EXERCISE GOAL:
Write out every entry exactly; the pictures do not belong in the copy.

INFORMATION SHOWN:
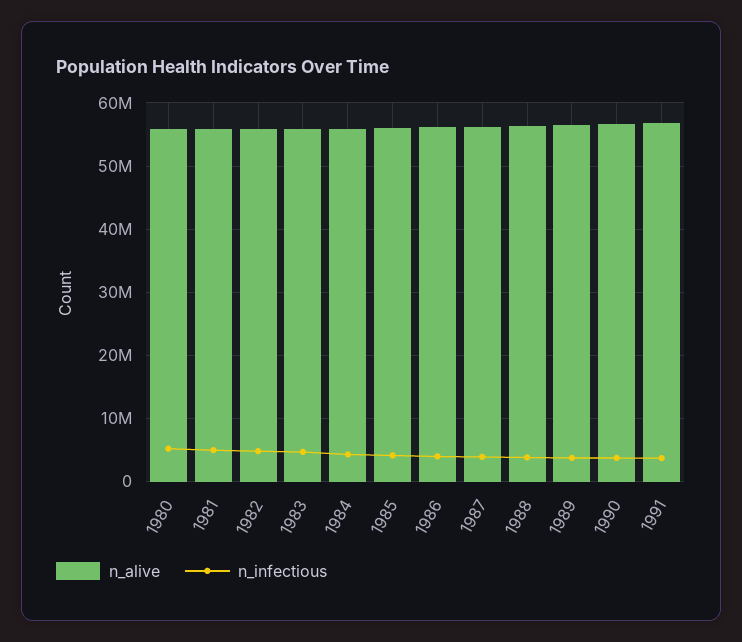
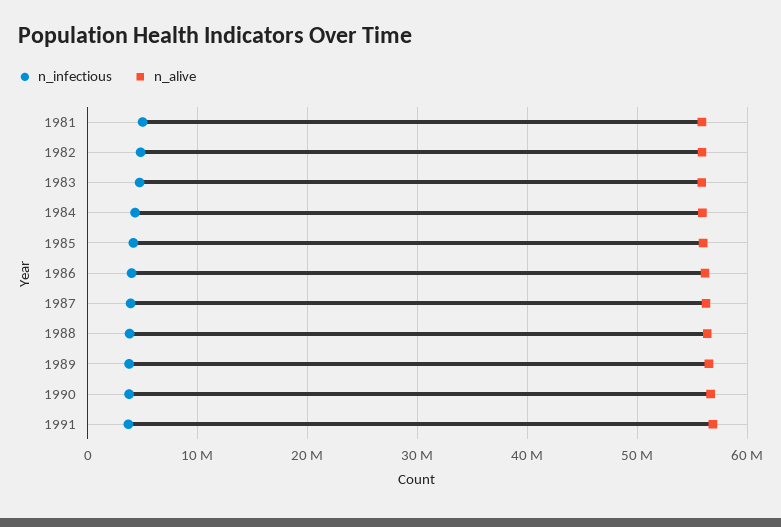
  {
    "n_alive": {
-     "1980": 56000000,
      "1981": 56000000,
      "1982": 56000000,
      "1983": 56000000,
      "1984": 56000000,
      "1985": 56000000,
      "1986": 56000000,
      "1987": 56000000,
      "1988": 56000000,
      "1989": 57000000,
      "1990": 57000000,
      "1991": 57000000
    },
    "n_infectious": {
-     "1980": 5000000,
      "1981": 5000000,
      "1982": 5000000,
      "1983": 5000000,
      "1984": 4000000,
      "1985": 4000000,
      "1986": 4000000,
      "1987": 4000000,
      "1988": 4000000,
      "1989": 4000000,
      "1990": 4000000,
      "1991": 4000000
    }
  }

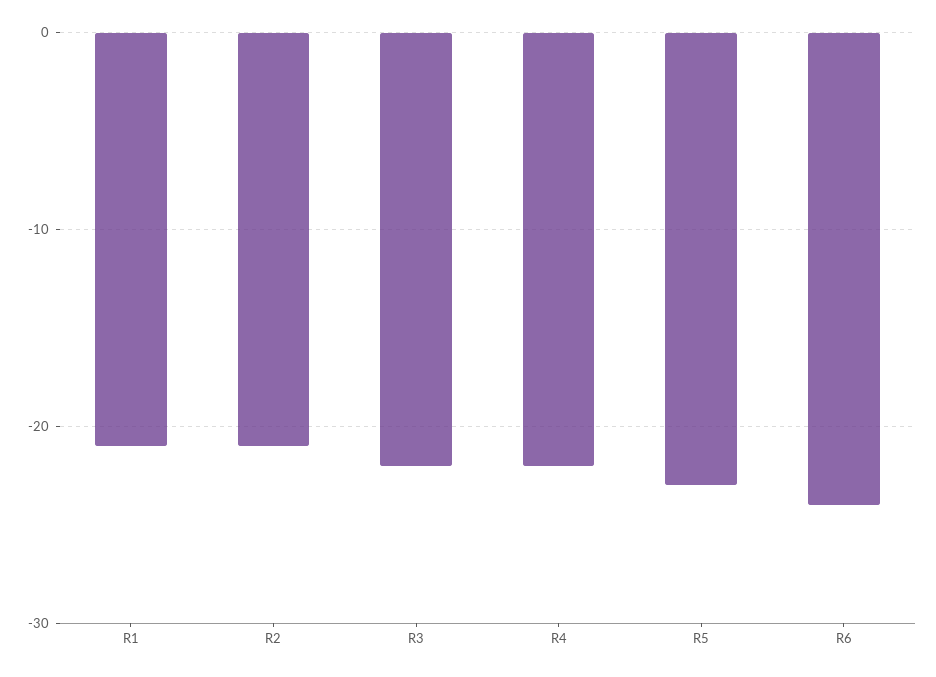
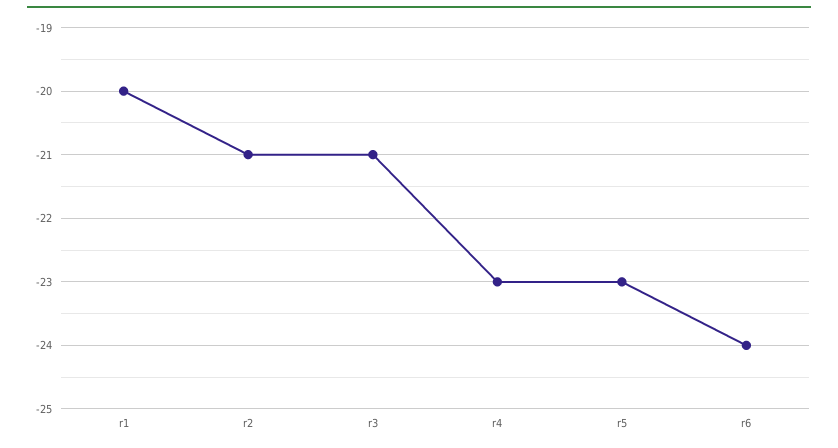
  {
-   "R1": -21,
+   "R1": -20,
    "R2": -21,
-   "R3": -22,
+   "R3": -21,
-   "R4": -22,
+   "R4": -23,
    "R5": -23,
    "R6": -24
  }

RESULT OF THE EXERCISE:
  {
    "n_alive": {
-     "1980": 56000000,
      "1981": 56000000,
      "1982": 56000000,
      "1983": 56000000,
      "1984": 56000000,
      "1985": 56000000,
      "1986": 56000000,
      "1987": 56000000,
      "1988": 56000000,
      "1989": 57000000,
      "1990": 57000000,
      "1991": 57000000
    },
    "n_infectious": {
-     "1980": 5000000,
      "1981": 5000000,
      "1982": 5000000,
      "1983": 5000000,
      "1984": 4000000,
      "1985": 4000000,
      "1986": 4000000,
      "1987": 4000000,
      "1988": 4000000,
      "1989": 4000000,
      "1990": 4000000,
      "1991": 4000000
    }
  }

  {
-   "R1": -21,
+   "R1": -20,
    "R2": -21,
-   "R3": -22,
+   "R3": -21,
-   "R4": -22,
+   "R4": -23,
    "R5": -23,
    "R6": -24
  }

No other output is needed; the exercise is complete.